Erzurum Büyükşehir Belediyesinin destekleriyle düzenlenen etkinlik kapsamında klasik otomobil severler, Çifte Minareli Medrese önünde araçlarını sergiledi. Vatandaşların yoğun ilgi gösterdiği etkinlikte, Erzurum Büyükşehir Belediyesi bar ekibi de bir gösteri sundu.
Misafirler, Çifte Minareli Medrese ve Üç Kümbetler gibi tarihi mekanları gezerek yetkililerden bilgi aldı. Vatandaşlar ise merakla inceledikleri klasik otomobillerle bol bol fotoğraf çektirdi.

“Erzurum gezmekle bitmez”
Etkinlikte konuşan Erzurum Büyükşehir Belediyesi Başkan Başdanışmanı Hüseyin Koçan, Erzurum’un tarihî önemine vurgu yaptı. Koçan, “Erzurum, Doğu Anadolu’nun tapusu, Türk yurdunun kapısıdır. Misafirlerimizi burada ağırlamaktan büyük memnuniyet duyuyoruz. Açık hava müzesi gibi bir şehirdeyiz. Aslında Erzurum gezmekle bitmez. Biz tarihi kent dokusunu koruyarak kendimize özgü bir kimlik oluşturuyoruz. Bu da gelen misafirlerde bir ruh, bir duygu uyandırıyor. Turizmin amacı da zaten bu özgün kimliği tanıtmak ve kültürel değerleri pazarlamaktır,” ifadelerini kullandı.
“Türkiye’deki ilk durağımız”
Organizasyonu düzenleyen Zorlu Grubu Seyahat Acentası Jules Verne (Jülvern) Turizm Genel Müdürü Ayşe Yağcı Büyükpınar da klasik otomobil konvoyunun Türkiye programı hakkında bilgi verdi.
Büyükpınar, “Belçika’dan gelen 28 adet klasik otomobil, en eskisi 1928 model olmak üzere, şoför ve kopilotlarıyla Türkiye turuna başladılar. Erzurum, Türkiye’deki ilk durağımız. Buradan sonra Bayburt Baksı Müzesi, Erzincan, Kemaliye, Malatya, Nemrut, Şanlıurfa, Göbeklitepe, Gaziantep ve Adana’yı kapsayan 6 günlük bir program uygulayacağız. Katılımcılarımıza Türkiye’nin doğusundaki önemli noktaları göstermek istiyoruz,” dedi.

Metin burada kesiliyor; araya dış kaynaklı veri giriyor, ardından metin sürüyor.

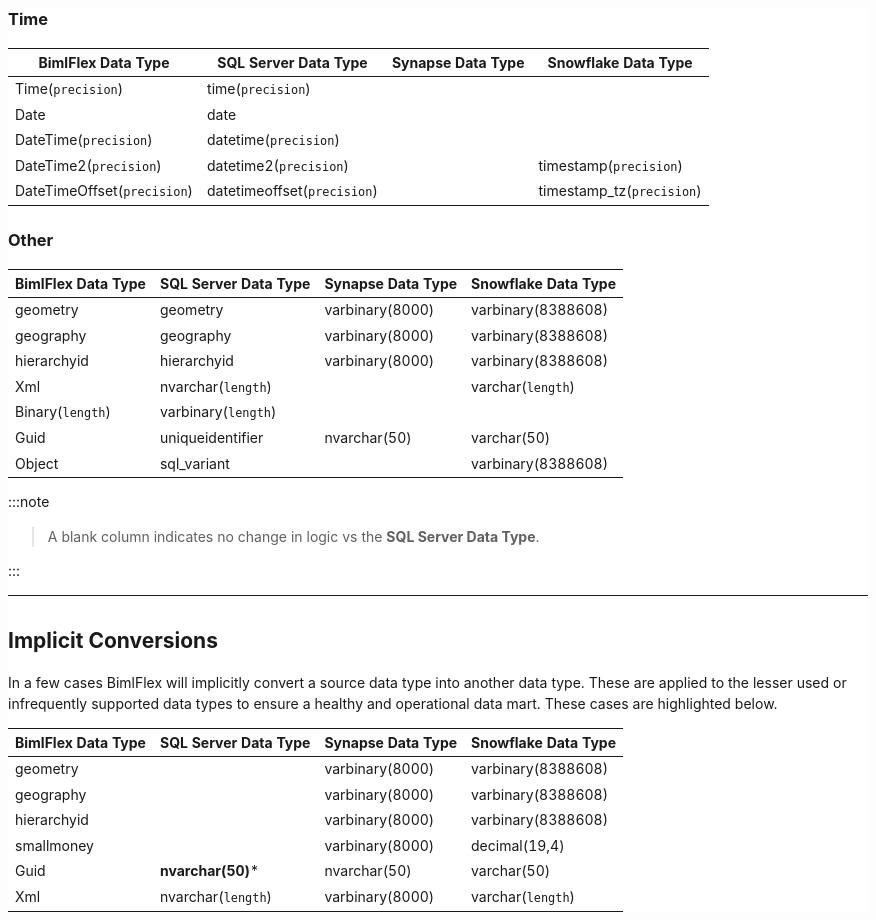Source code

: ### Time  

| BimlFlex Data Type              | SQL Server Data Type         | Synapse Data Type | Snowflake Data Type       |
| ------------------------------- | ---------------------------- | ----------------- | ------------------------- |
| Time(`precision`)               | time(`precision`)            |                   |                           |
| Date                            | date                         |                   |                           |
| DateTime(`precision`)           | datetime(`precision`)        |                   |                           |
| DateTime2(`precision`)          | datetime2(`precision`)       |                   | timestamp(`precision`)    |
| DateTimeOffset(`precision`)     | datetimeoffset(`precision`)  |                   | timestamp_tz(`precision`) |

### Other  

| BimlFlex Data Type              | SQL Server Data Type         | Synapse Data Type | Snowflake Data Type       |
| ------------------------------- | ---------------------------- | ----------------- | ------------------------- |
| geometry                        | geometry                     | varbinary(8000)   | varbinary(8388608)        |
| geography                       | geography                    | varbinary(8000)   | varbinary(8388608)        |
| hierarchyid                     | hierarchyid                  | varbinary(8000)   | varbinary(8388608)        |
| Xml                             | nvarchar(`length`)           |                   | varchar(`length`)         |
| Binary(`length`)                | varbinary(`length`)          |                   |                           |
| Guid                            | uniqueidentifier             | nvarchar(50)      | varchar(50)               |
| Object                          | sql_variant                  |                   | varbinary(8388608)        |

:::note

 
> A blank column indicates no change in logic vs the **SQL Server Data Type**.

:::


***

## Implicit Conversions

In a few cases BimlFlex will implicitly convert a source data type into another data type.  These are applied to the lesser used or infrequently supported data types to ensure a healthy and operational data mart.  These cases are highlighted below.  

| BimlFlex Data Type | SQL Server Data Type | Synapse Data Type | Snowflake Data Type |
| ------------------ | -------------------- | ----------------- | ------------------- |
| geometry           |                      | varbinary(8000)   | varbinary(8388608)  |
| geography          |                      | varbinary(8000)   | varbinary(8388608)  |
| hierarchyid        |                      | varbinary(8000)   | varbinary(8388608)  |
| smallmoney         |                      | varbinary(8000)   | decimal(19,4)       |
| Guid               | **nvarchar(50)**\*   | nvarchar(50)      | varchar(50)         |
| Xml                | nvarchar(`length`)   | varbinary(8000)   | varchar(`length`)   |
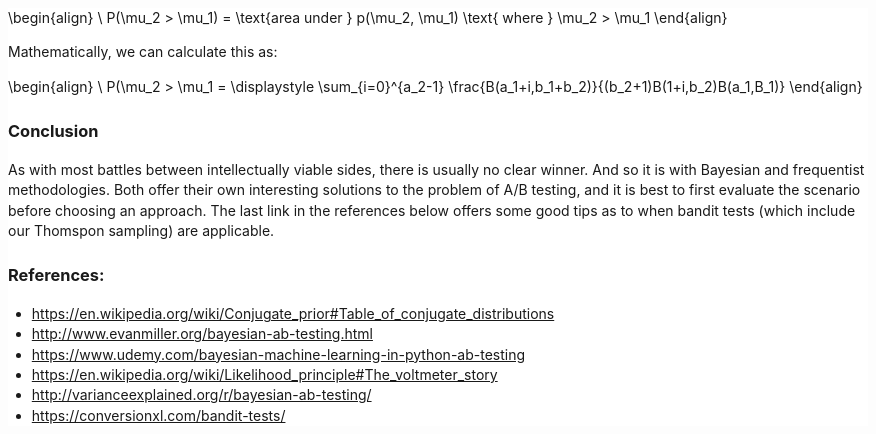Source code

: \begin{align}
\ P(\mu_2 > \mu_1) = \text{area under } p(\mu_2, \mu_1) \text{ where } \mu_2 > \mu_1
\end{align}

Mathematically, we can calculate this as:

\begin{align}
\ P(\mu_2 > \mu_1 = \displaystyle \sum_{i=0}^{a_2-1} \frac{B(a_1+i,b_1+b_2)}{(b_2+1)B(1+i,b_2)B(a_1,B_1)}
\end{align}

### Conclusion  

As with most battles between intellectually viable sides, there is usually no clear winner. And so it is with Bayesian and frequentist methodologies. Both offer their own interesting solutions to the problem of A/B testing, and it is best to first evaluate the scenario before choosing an approach. The last link in the references below offers some good tips as to when bandit tests (which include our Thomspon sampling) are applicable.

### References:
- https://en.wikipedia.org/wiki/Conjugate_prior#Table_of_conjugate_distributions
 - http://www.evanmiller.org/bayesian-ab-testing.html
 - https://www.udemy.com/bayesian-machine-learning-in-python-ab-testing
 - https://en.wikipedia.org/wiki/Likelihood_principle#The_voltmeter_story
 - http://varianceexplained.org/r/bayesian-ab-testing/
 - https://conversionxl.com/bandit-tests/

Grubun büyük kısmının Belçikalı olduğunu, ayrıca ABD’li ve İspanyol misafirlerin de yer aldığını belirten Büyükpınar, klasik otomobil turlarının dünyada oldukça yaygın olduğunu söyledi.

“Bu tür gruplar genellikle 12-13 günlük programlar yapıyor. Bu yıl Azerbaycan’dan başladık, Gürcistan üzerinden Türkiye’ye geldik. Türkiye ise turun en uzun ve en kapsamlı bölümünü oluşturuyor. Geçtiğimiz yıl aynı grup Batı Anadolu turu kapsamında İstanbul, Kapadokya, Ege ve Çanakkale’yi gezmişti. Çok memnun kaldıkları için bu yıl da Türkiye’yi programlarına dahil ettiler. Hizmet kalitemiz, konaklama imkanlarımız ve yemek kültürümüz onları etkiliyor. Amacımız bu tarz özellikli grupların Türkiye’de sayısını artırmak. Çünkü bu tarz organizasyonların ülke tanıtımına ciddi katkısı var,” diye konuştu.
“Gezi harika ve etkileyici”
Etkinliğe katılan Belçikalı Pol Derie ise büyüleyici bir tur yapmak istediklerini ifade ederek, “Azerbaycan’dan başladık, ardından Gürcistan ve şimdi Türkiye’deyiz. 5 gün boyunca Türkiye’de olacağız. İstanbul gibi herkesin gittiği yerlere değil, daha farklı destinasyonlara gitmek istedik. Bu nedenle Erzurum’u seçtik. Daha önce de turlara katıldım ama bu sefer üç ülkeyi gezmek çok etkileyici oldu. Hiç araştırma yapmadık, her gün bir şehirdeyiz. Hızlı ama çok dolu dolu geziyoruz. Gezi harika ve etkileyici,” dedi.